For as long as I can remember, men have declared they prefer ''the natural look'' on women. But that could all be complete hogwash, says a new study from internet dating website Zoosk, which claims men’s online actions actually say the opposite.
The study analysed 1200 women’s profiles on Zoosk, and the results are rather damning: women wearing make-up in their profile pictures attract three times as many hits as those who don’t.
But still, men swear they like women without make-up. And we’ve all heard it. ''Lipstick is gross.'' ''Do you really have to wear all that stuff on your face?'' '''I wish you’d wipe that off.'' ''Blah blah blah.'' (Which is actually what this sounds like to us, because we ignore comments like this.)

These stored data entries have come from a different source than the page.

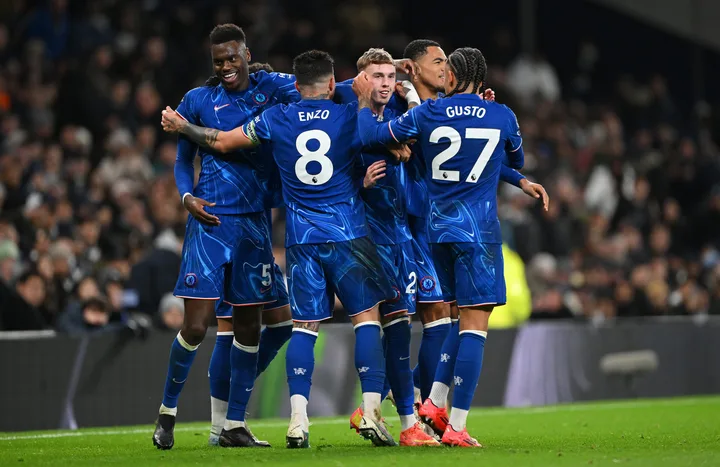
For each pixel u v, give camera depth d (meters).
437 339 23.09
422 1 71.50
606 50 73.56
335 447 21.52
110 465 18.39
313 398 34.22
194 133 22.05
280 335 24.09
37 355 30.33
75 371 30.84
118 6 55.44
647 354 41.62
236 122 22.52
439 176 21.09
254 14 58.19
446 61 22.08
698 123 67.12
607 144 61.03
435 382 21.94
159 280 35.50
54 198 40.25
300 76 21.56
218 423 23.50
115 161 45.62
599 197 58.38
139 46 53.97
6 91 48.03
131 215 41.12
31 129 46.88
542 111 62.47
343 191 21.27
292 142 21.22
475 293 20.81
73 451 22.09
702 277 52.88
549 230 51.53
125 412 31.55
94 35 53.34
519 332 38.53
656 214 59.44
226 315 23.50
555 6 73.25
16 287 33.53
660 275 49.84
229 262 22.34
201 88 22.98
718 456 18.64
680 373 42.53
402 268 22.78
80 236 38.72
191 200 21.92
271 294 22.75
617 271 48.81
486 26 72.69
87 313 32.72
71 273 35.50
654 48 73.44
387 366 21.94
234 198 22.27
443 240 21.02
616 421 30.42
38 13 52.31
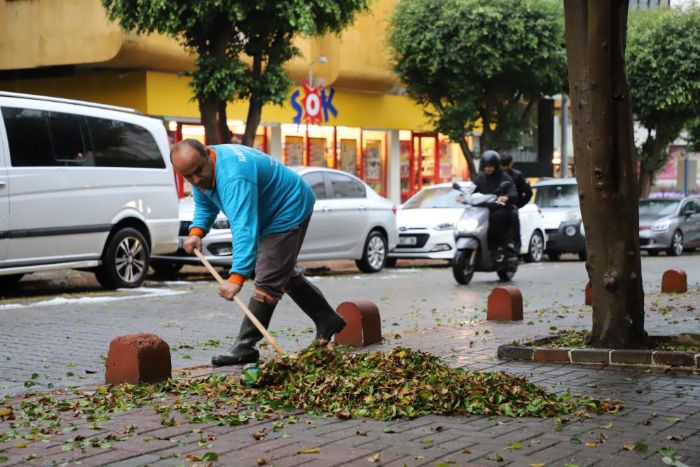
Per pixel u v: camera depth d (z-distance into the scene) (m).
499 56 26.83
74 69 24.12
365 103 29.94
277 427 5.19
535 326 9.86
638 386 6.55
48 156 12.49
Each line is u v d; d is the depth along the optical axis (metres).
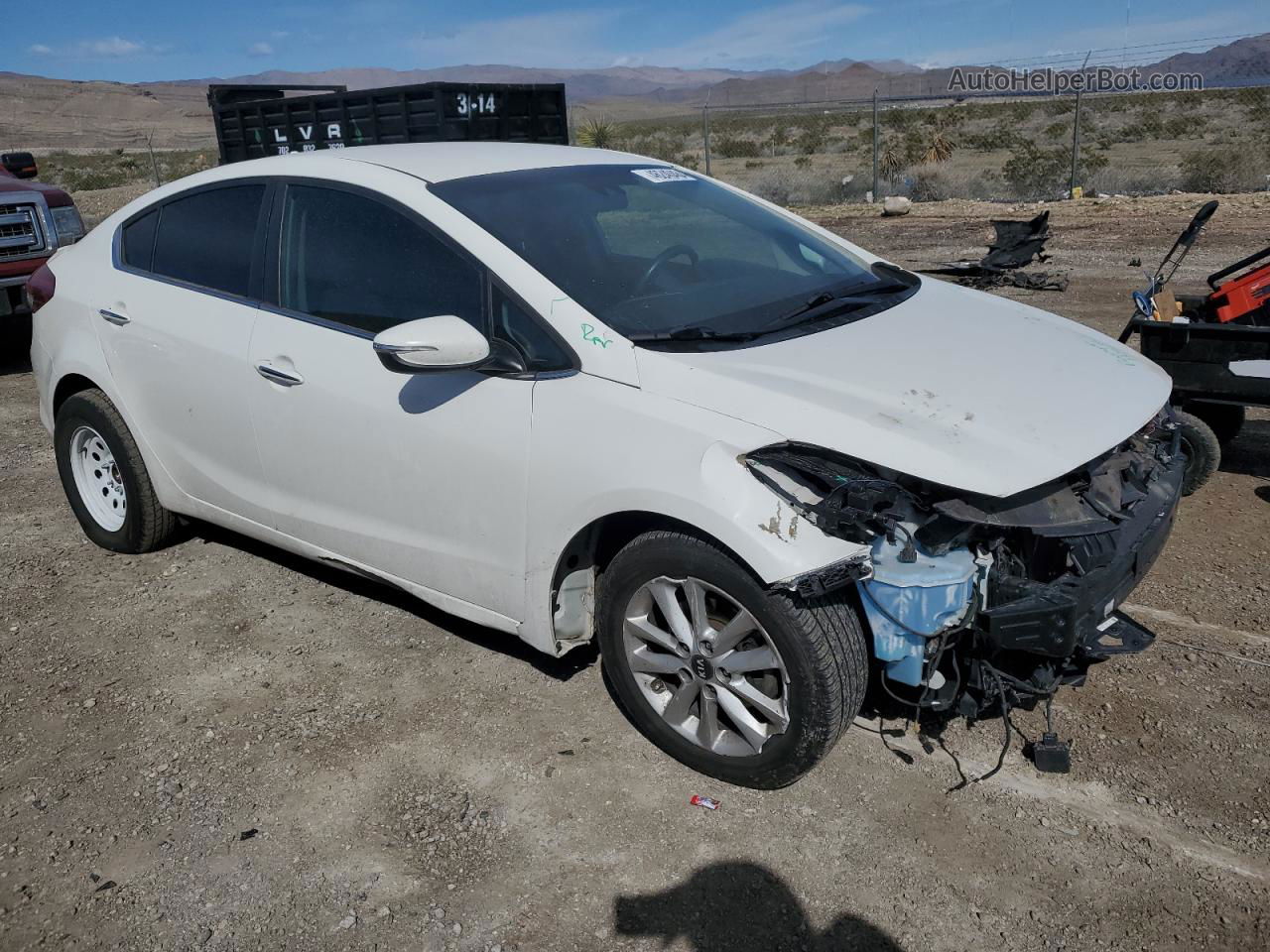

Ernie Arias, 38, confirms: ''Push-up bras, heels, spray tans, hair colour, fake lashes and make-up too? No guy wants a girl that turns into a pumpkin at midnight.''
While 42-year-old Sam Delate is adamant he married his wife because she was a natural beauty. ''The reason I have a preference for little make-up on girls is that's what they will look like naturally in the morning, as opposed to lying next to someone who can supply all the concealer to fill the cracks in the wall,'' Delate says.
And we believed you. But we’ve also seen guys lose control of their jaw when they stumble across the heavily made-up Miss Universe contestants on TV one Saturday afternoon. Or while checking out the latest caked-on babe in the new Transformers movie.
The Zoosk study is the most specific piece of evidence yet, however. Ladies who wore eye make-up were 139 per cent more likely to receive a note than those who didn’t. Women who wore lipstick were 119 per cent more likely to get notes than those who went without. If a gal happened to be wearing blush, they got 24 per cent more notes than those who abstained.
That doesn’t add up, does it, blokes? What’s with the ''go natural'' message if you’re going to only hit on dolled-up women?
Yet men maintain they’ll go for less over more every time. Recently single Rob Tigust, 41, who is now online dating, says: ''I only like make-up around the eyes. I don’t like lipstick, especially red. If it’s between a girl with no make-up or a full make-up job, I’ll take the girl with none. I guess in the back of my mind lots of make-up means [they’re] high maintenance and they’re probably not that secure within their own body.''
Words. But actions speak louder. If more guys are going for girls with an expertly applied face, it follows they must be more attracted to made-up women, correct?
Not necessarily. According to online dater Dan McMillan, 32: ''A lot depends on the photo. Eyeliner might mean she looks better in the shot, but in real life it’s a totally different story. I’m probably more likely to tap a girl if she’s wearing some make-up than none at all.''
Confused yet? So are the boys. In a different survey of men on the Zoosk site, 66 per cent of men said they didn’t like dark make-up, while 57 per cent said that they wouldn’t like a women wearing red lippie on a first date.
And you think we’re a mystery.
I didn’t even realise men knew what blush was, and perhaps they don’t. The fact that women wearing make-up get more hits online may have been because they just looked ''healthy'' with a glow on their face, whether that was natural or painted on. In my experience, men don’t really pay too much attention to how many coats of mascara you’re wearing, as long as you’re not channeling La Toya Jackson.
There’s always debate raging about whether women dress for men, and in truth, we don’t. A ''no make-up'' girl is not suddenly about to bust out the lippie just because guys like it, and a woman who loves her warpaint isn’t abruptly going to wipe it off just because a bloke tells her to. Women who radiate confidence and happiness always draw more people to them – men and women included – and online, I bet that translates best as women smiling in their profile photo. I wonder if Zoosk took that into consideration with its survey.